### Task requirements
Using the material below, print the line that contains "left shoulder: (363, 230)", the line that contains "left knee: (579, 357)", and every line in between, exactly and nothing else.

── Given data

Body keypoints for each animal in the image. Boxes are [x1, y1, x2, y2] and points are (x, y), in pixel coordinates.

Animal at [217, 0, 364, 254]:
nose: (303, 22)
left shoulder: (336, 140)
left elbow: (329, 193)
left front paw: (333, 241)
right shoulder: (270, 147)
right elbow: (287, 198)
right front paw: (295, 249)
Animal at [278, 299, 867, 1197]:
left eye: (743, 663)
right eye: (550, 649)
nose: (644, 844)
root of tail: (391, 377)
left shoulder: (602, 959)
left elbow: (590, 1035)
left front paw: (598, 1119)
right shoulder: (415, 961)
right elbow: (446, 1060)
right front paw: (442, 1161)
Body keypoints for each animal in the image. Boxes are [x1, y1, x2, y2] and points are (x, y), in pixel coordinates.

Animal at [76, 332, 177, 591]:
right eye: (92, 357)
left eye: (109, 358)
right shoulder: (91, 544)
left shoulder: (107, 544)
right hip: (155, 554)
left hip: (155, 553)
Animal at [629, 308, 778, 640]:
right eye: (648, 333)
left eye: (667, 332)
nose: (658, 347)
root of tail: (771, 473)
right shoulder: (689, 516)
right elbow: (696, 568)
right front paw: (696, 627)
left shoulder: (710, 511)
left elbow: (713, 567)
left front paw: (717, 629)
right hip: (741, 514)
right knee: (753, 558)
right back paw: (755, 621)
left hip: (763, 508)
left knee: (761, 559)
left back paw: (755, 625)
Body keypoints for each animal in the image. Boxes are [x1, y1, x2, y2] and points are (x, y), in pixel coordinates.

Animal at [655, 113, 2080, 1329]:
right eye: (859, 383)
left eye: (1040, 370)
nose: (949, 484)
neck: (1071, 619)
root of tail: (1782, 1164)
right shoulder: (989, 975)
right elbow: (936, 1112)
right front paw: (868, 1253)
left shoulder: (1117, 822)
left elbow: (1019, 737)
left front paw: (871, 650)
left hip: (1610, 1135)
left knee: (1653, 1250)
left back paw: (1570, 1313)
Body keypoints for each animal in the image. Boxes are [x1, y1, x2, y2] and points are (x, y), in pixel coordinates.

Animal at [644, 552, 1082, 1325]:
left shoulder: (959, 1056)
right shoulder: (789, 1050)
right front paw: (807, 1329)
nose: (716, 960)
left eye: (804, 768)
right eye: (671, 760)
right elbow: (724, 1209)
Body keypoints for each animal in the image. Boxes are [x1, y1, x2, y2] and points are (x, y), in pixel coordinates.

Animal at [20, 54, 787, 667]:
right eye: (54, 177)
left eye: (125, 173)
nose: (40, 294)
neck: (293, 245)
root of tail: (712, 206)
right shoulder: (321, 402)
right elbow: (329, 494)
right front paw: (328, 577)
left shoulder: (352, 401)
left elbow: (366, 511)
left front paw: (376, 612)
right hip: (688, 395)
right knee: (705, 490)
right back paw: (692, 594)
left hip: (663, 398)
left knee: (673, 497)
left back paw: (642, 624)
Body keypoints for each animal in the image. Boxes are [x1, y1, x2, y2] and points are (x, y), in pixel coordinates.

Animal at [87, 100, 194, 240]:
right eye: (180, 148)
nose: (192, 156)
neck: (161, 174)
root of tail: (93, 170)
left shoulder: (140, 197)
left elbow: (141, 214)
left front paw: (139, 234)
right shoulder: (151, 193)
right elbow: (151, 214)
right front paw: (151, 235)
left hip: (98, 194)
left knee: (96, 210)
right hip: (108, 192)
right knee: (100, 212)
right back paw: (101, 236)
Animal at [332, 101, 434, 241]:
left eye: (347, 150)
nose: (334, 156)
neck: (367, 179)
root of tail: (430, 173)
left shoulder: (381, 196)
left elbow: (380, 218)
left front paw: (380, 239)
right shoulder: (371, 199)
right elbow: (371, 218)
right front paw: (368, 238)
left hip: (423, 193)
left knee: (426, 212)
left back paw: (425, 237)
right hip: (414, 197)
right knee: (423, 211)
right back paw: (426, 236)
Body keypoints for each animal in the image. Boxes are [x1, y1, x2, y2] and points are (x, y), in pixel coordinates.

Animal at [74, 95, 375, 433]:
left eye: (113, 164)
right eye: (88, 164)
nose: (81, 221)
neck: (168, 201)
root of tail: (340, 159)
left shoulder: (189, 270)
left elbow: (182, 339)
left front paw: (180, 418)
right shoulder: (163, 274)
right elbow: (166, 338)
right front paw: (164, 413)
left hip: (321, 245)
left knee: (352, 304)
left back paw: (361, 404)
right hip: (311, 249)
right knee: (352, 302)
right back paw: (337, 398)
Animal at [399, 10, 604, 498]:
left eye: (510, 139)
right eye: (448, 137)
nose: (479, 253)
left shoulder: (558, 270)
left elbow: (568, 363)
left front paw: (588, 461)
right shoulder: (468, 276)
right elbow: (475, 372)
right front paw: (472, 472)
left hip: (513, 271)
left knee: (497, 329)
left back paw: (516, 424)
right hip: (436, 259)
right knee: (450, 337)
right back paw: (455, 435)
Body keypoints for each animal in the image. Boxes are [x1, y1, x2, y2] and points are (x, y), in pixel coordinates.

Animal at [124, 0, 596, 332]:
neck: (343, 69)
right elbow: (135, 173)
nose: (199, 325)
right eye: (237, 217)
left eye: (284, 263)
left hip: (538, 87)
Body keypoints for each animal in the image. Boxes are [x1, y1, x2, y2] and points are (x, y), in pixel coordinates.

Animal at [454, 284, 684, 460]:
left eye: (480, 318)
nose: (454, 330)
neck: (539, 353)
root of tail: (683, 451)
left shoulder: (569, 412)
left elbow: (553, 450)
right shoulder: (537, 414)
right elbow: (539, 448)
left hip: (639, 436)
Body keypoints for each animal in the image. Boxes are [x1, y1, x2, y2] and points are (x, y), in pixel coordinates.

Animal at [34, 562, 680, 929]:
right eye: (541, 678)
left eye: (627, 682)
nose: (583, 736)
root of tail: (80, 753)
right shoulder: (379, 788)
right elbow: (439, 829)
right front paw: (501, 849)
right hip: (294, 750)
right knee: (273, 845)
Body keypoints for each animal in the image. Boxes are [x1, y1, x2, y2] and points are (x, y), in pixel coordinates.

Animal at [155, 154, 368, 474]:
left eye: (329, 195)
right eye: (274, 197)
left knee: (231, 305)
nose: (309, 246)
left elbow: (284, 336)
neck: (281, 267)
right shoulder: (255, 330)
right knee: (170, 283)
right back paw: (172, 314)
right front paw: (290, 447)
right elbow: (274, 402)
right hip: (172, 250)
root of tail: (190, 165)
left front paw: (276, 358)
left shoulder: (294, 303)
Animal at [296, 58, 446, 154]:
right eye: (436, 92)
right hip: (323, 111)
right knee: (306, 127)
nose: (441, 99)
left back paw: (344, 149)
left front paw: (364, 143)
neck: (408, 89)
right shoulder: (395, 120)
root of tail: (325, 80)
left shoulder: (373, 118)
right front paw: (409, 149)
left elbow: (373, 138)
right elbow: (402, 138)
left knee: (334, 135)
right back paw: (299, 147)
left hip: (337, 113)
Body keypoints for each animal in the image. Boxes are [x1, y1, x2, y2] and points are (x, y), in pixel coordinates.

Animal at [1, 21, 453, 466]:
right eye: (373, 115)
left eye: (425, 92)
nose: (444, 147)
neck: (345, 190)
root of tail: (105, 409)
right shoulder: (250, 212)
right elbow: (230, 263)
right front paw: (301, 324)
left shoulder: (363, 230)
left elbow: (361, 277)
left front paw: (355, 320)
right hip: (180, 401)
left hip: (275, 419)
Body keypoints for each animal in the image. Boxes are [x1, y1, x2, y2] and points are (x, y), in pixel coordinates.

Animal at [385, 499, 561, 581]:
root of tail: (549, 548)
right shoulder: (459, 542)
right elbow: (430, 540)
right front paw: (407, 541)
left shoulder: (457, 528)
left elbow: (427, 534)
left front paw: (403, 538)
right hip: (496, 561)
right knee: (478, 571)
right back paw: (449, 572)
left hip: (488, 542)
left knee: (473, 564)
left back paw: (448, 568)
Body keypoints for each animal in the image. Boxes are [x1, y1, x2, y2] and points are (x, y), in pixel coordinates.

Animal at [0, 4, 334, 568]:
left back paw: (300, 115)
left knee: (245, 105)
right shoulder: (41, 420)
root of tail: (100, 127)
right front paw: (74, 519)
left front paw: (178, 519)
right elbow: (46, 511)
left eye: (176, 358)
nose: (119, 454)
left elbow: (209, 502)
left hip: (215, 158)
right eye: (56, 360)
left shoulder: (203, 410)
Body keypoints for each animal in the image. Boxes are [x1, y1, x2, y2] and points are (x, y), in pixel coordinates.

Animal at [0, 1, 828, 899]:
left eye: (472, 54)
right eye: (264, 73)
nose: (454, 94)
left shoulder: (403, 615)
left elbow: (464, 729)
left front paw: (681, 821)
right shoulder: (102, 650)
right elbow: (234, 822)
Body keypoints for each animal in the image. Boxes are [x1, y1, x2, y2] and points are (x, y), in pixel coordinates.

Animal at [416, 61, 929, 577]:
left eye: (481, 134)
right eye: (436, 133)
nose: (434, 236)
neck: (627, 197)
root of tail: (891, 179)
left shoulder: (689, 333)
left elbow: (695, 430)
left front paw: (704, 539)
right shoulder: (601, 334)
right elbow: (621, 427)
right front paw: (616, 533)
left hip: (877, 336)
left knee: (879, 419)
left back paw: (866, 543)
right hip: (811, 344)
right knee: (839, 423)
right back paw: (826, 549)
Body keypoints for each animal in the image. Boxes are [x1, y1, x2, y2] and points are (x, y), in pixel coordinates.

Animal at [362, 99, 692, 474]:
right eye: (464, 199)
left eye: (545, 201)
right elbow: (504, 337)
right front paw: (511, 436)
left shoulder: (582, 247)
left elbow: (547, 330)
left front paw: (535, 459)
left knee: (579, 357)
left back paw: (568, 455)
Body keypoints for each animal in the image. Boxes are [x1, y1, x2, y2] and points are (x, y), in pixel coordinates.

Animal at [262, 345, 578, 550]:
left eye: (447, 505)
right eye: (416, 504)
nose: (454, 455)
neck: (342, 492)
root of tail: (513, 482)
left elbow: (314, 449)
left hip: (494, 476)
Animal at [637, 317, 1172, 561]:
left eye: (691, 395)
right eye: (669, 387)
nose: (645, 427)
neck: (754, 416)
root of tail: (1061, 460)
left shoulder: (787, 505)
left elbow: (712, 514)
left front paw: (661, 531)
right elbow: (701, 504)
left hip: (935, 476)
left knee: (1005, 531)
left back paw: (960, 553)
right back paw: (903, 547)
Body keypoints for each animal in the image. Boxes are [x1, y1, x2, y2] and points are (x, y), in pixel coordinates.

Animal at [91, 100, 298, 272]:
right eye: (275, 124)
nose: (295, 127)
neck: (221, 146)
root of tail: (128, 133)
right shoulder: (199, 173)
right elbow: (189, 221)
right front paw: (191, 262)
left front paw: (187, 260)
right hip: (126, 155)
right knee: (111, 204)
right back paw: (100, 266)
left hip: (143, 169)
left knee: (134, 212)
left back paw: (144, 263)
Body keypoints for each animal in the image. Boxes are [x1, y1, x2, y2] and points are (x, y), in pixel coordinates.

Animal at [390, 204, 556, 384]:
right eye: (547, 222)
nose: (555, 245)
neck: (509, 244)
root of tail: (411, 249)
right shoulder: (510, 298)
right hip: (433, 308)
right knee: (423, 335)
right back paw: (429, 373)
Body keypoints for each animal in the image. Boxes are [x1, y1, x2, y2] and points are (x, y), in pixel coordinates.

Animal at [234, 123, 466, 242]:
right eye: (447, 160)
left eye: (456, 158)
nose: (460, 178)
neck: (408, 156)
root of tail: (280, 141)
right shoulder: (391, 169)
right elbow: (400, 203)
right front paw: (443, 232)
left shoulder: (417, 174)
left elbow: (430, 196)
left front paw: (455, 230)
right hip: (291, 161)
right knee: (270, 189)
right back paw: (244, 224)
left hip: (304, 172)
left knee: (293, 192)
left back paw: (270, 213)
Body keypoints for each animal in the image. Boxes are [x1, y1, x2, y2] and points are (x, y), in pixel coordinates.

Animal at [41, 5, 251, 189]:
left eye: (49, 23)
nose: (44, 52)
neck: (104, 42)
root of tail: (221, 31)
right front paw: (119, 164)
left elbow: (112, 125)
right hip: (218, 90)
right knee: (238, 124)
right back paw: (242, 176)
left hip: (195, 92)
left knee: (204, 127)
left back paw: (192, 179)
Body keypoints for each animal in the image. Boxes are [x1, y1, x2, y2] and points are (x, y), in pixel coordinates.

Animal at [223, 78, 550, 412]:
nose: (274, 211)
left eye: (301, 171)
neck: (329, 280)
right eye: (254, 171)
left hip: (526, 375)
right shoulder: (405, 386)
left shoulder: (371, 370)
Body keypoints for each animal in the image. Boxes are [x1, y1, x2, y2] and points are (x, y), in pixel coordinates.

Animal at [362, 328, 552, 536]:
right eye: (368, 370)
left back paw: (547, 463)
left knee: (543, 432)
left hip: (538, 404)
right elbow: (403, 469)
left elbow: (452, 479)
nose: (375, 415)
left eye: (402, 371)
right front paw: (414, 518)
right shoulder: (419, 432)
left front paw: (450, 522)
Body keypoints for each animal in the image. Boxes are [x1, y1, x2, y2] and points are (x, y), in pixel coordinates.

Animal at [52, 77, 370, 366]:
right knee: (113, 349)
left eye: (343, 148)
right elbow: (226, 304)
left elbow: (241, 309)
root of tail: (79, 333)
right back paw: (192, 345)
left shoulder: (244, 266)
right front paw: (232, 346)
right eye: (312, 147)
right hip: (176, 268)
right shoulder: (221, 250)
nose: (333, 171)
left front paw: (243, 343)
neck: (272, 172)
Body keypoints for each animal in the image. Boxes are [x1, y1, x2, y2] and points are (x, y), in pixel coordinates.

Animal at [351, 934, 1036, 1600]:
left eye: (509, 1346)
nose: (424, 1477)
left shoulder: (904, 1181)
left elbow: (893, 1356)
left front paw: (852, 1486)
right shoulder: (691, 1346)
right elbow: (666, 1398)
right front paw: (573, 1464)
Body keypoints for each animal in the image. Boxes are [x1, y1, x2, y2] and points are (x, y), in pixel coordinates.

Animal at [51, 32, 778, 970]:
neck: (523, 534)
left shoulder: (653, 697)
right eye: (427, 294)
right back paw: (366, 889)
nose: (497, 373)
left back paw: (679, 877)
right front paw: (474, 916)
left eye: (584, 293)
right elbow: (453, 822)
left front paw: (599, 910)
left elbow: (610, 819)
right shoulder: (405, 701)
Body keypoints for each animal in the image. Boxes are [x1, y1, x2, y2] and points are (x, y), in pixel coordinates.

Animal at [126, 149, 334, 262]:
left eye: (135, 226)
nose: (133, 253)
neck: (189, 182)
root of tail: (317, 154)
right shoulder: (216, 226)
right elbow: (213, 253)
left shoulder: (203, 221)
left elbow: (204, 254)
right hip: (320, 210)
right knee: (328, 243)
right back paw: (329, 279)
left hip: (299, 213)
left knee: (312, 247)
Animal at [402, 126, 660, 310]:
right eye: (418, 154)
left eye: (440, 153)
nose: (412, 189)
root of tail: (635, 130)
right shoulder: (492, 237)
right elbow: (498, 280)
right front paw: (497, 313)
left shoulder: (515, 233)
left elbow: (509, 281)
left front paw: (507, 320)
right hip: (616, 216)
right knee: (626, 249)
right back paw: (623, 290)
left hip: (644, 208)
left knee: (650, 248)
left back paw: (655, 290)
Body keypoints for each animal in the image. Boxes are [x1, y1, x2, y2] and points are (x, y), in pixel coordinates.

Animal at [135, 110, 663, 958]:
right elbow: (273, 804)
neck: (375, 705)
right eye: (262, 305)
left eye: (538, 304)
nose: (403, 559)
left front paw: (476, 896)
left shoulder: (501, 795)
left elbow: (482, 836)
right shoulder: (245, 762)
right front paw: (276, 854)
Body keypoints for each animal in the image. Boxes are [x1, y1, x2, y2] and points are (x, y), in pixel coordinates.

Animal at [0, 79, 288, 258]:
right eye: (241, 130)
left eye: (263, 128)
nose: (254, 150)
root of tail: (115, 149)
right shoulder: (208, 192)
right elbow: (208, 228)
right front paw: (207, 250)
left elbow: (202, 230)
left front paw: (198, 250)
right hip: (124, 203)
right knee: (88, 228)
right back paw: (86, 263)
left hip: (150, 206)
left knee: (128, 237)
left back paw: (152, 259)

────

### Reply to the exercise
left shoulder: (363, 230)
left elbow: (361, 277)
left front paw: (355, 320)
right hip: (180, 401)
left hip: (275, 419)
Body keypoints for each animal in the image. Boxes are [x1, y1, x2, y2] and points are (x, y), in pixel coordinates.

Animal at [385, 499, 561, 581]:
root of tail: (549, 548)
right shoulder: (459, 542)
right elbow: (430, 540)
right front paw: (407, 541)
left shoulder: (457, 528)
left elbow: (427, 534)
left front paw: (403, 538)
right hip: (496, 561)
right knee: (478, 571)
right back paw: (449, 572)
left hip: (488, 542)
left knee: (473, 564)
left back paw: (448, 568)
Body keypoints for each animal in the image. Boxes are [x1, y1, x2, y2] and points are (x, y), in pixel coordinates.

Animal at [0, 4, 334, 568]:
left back paw: (300, 115)
left knee: (245, 105)
right shoulder: (41, 420)
root of tail: (100, 127)
right front paw: (74, 519)
left front paw: (178, 519)
right elbow: (46, 511)
left eye: (176, 358)
nose: (119, 454)
left elbow: (209, 502)
left hip: (215, 158)
right eye: (56, 360)
left shoulder: (203, 410)
Body keypoints for each animal in the image. Boxes are [x1, y1, x2, y2] and points are (x, y), in pixel coordinates.

Animal at [0, 1, 828, 899]:
left eye: (472, 54)
right eye: (264, 73)
nose: (454, 94)
left shoulder: (403, 615)
left elbow: (464, 729)
left front paw: (681, 821)
right shoulder: (102, 650)
right elbow: (234, 822)
Body keypoints for each animal in the image. Boxes are [x1, y1, x2, y2] and points are (x, y), in pixel coordinates.

Animal at [416, 61, 929, 577]:
left eye: (481, 134)
right eye: (436, 133)
nose: (434, 236)
neck: (627, 197)
root of tail: (891, 179)
left shoulder: (689, 333)
left elbow: (695, 430)
left front paw: (704, 539)
right shoulder: (601, 334)
right elbow: (621, 427)
right front paw: (616, 533)
left hip: (877, 336)
left knee: (879, 419)
left back paw: (866, 543)
right hip: (811, 344)
right knee: (839, 423)
right back paw: (826, 549)
Body keypoints for each animal in the image. Boxes are [x1, y1, x2, y2] and points are (x, y), in pixel coordinates.

Animal at [362, 99, 692, 474]:
right eye: (464, 199)
left eye: (545, 201)
right elbow: (504, 337)
right front paw: (511, 436)
left shoulder: (582, 247)
left elbow: (547, 330)
left front paw: (535, 459)
left knee: (579, 357)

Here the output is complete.